Keep the change
I’m grateful that I have health insurance because when I saw my check from Humana, I nearly went into shock. Like most Americans, I expect to pay and pay my private insurers as I strive to never use the services for fear I’ll be branded with a preexisting condition. But suddenly, here’s Humana paying me back $61.70.
For many, the $1.1 billion in rebates are the first benefit of ObamaCare that they’ll hold in their hand. They’re the result of the 80-20 rule, which some have called “The Bomb Buried Inside ObamaCare.” For the first time ever, private insurers are being forced to account for the money they charge and spend on their customers.
Here’s how Humana explains it:
The Affordable Care Act requires Humana Insurance Company to issue a rebate to you if Humana Insurance Company does not spend at leas 80 percent of the premiums it receives on health care services, such as doctors and hospital bills, and activities to improve health care quality, such as efforts to improve patient safety. No more than 20 percent of premiums may be spent on administrative costs such as salaries, sales and advertising. This requirement is referred to as the “Medical Loss Ratio” standard of the “80/20 rule”. The 80/20 rule in the Affordable Care Act is intended to ensure that consumers get value for their health care dollar.
Even before ObamaCare, health care insurance wasn’t a choice in modern society. For most of us, it’s a tax that guarantees a basic standard of living and a hedge that will hopefully prevent bankruptcy in a worst-case scenario. The idea of my insurer being forced to account to me what it spends was nothing less than a joy.
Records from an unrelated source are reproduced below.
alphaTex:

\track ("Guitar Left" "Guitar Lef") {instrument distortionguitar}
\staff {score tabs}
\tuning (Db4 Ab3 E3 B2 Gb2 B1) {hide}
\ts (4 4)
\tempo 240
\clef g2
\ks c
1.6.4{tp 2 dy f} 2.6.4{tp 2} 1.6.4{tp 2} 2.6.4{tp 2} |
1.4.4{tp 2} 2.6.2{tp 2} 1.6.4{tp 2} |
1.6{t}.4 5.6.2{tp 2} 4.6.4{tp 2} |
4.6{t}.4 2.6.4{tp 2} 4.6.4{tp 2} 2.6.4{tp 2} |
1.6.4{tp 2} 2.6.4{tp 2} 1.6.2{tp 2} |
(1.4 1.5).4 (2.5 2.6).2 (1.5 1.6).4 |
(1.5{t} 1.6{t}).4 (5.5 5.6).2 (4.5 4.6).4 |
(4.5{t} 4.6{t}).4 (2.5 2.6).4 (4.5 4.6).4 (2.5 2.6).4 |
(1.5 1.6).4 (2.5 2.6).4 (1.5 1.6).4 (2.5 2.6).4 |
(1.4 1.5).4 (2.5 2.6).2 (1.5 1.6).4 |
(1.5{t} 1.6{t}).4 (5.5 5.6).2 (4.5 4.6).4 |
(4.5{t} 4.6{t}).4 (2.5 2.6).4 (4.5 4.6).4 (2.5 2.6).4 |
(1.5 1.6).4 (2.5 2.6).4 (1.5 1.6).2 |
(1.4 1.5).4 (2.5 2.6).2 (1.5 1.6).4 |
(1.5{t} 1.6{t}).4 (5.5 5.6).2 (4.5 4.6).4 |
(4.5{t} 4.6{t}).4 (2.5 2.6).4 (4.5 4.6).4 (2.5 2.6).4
In your state, Humana Insurance Company did not meet the Medical Loss Ratio standard. In 2011, Humana Insurance Company spent only 74.4% of a total of $20,990,909 in premium dollars on health care and activities to improve health care quality. Since it missed the 80% target in your state by 5.6% of premiums it received, Humana Insurance Company must rebate 5.6% of your health insurance premiums.